RECORDS SHOWN:
-- -- --
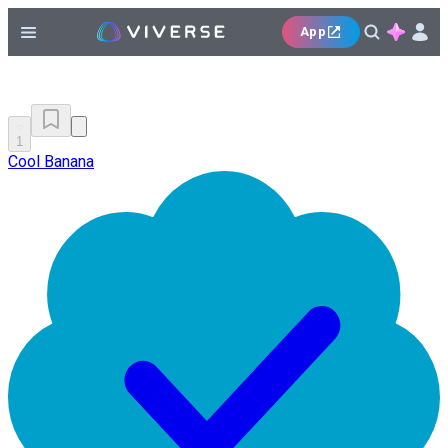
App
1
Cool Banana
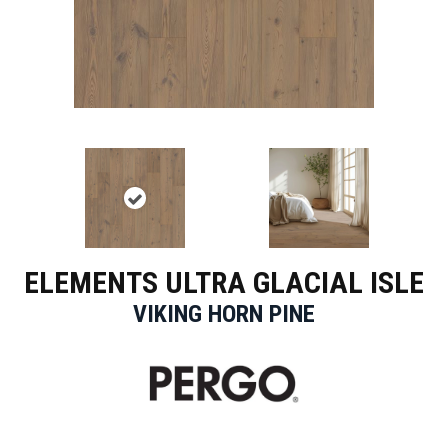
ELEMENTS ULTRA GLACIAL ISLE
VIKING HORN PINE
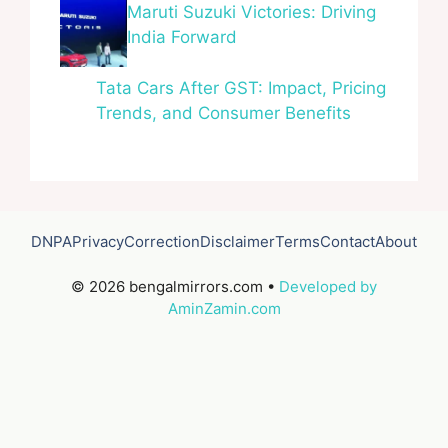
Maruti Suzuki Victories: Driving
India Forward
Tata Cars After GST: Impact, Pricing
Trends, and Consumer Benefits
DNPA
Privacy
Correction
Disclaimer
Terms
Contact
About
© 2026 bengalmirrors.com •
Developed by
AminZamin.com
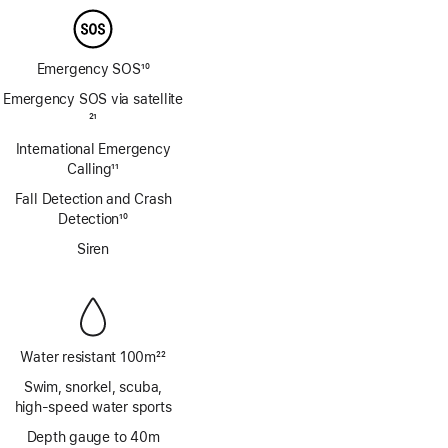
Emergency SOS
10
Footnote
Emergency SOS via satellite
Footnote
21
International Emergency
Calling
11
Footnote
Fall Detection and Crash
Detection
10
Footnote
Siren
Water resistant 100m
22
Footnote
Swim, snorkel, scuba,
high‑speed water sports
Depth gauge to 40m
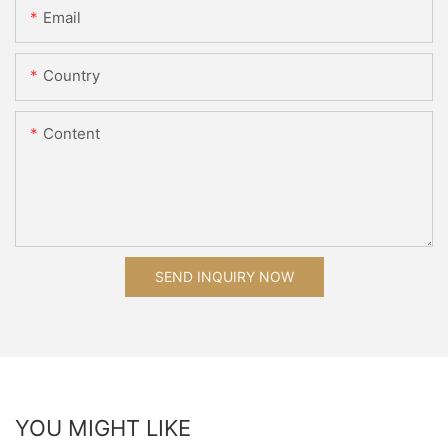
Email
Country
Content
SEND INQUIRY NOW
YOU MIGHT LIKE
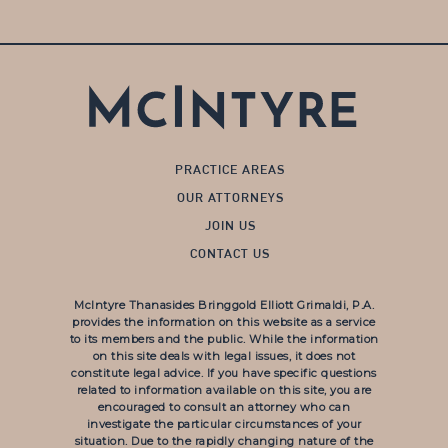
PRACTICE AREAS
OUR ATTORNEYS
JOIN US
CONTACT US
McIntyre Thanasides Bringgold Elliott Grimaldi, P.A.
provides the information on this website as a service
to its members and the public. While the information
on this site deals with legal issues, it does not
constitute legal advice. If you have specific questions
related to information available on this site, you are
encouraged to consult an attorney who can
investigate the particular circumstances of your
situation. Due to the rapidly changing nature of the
-- -- --
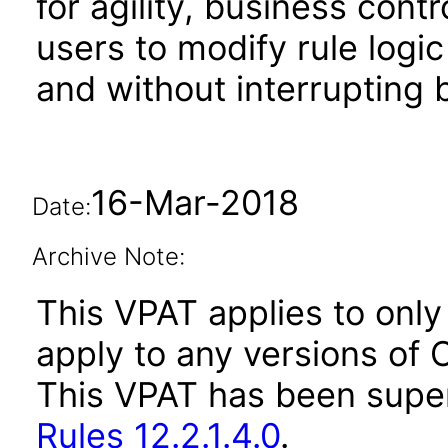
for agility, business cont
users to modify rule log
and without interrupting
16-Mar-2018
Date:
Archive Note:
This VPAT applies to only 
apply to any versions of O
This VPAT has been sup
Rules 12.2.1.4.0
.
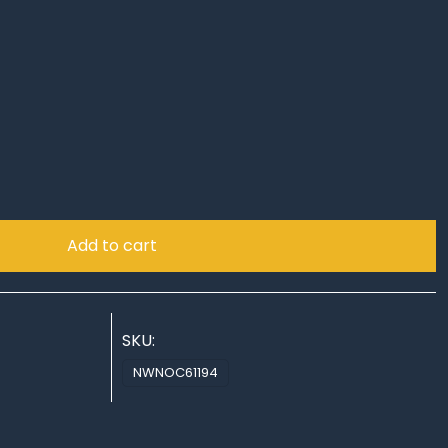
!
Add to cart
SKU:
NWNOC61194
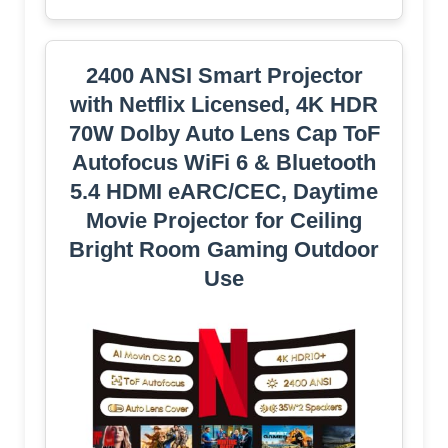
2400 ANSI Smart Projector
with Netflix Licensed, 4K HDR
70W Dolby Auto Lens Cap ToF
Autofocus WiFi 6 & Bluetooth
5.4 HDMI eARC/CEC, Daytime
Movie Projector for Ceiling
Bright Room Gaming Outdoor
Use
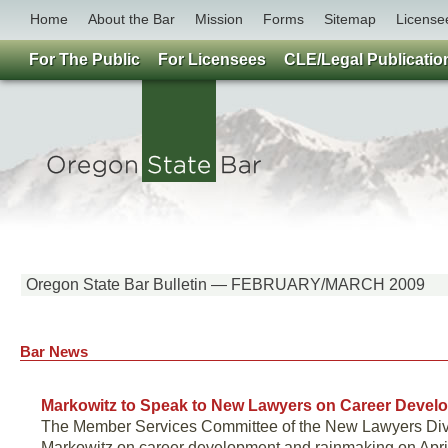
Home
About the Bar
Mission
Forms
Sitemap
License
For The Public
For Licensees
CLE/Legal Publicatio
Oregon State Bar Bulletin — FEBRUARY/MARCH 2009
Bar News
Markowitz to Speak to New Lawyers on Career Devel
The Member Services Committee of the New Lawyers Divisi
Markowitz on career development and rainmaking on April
-- -- --
PROBLEM TO WORK ON: Each line above from the one containing "Trends, and Consumer Benefits" through the one containing "situation. Due to" is to be returned verbatim. Nothing else, and no pictures.

ANSWER FOR THIS EXERCISE:
Trends, and Consumer Benefits
DNPA
Privacy
Correction
Disclaimer
Terms
Contact
About
© 2026 bengalmirrors.com •
Developed by
AminZamin.com
Emergency SOS
10
Footnote
Emergency SOS via satellite
Footnote
21
International Emergency
Calling
11
Footnote
Fall Detection and Crash
Detection
10
Footnote
Siren
Water resistant 100m
22
Footnote
Swim, snorkel, scuba,
high‑speed water sports
Depth gauge to 40m
Email
Country
Content
SEND INQUIRY NOW
YOU MIGHT LIKE
PRACTICE AREAS
OUR ATTORNEYS
JOIN US
CONTACT US
McIntyre Thanasides Bringgold Elliott Grimaldi, P.A.
provides the information on this website as a service
to its members and the public. While the information
on this site deals with legal issues, it does not
constitute legal advice. If you have specific questions
related to information available on this site, you are
encouraged to consult an attorney who can
investigate the particular circumstances of your
situation. Due to the rapidly changing nature of the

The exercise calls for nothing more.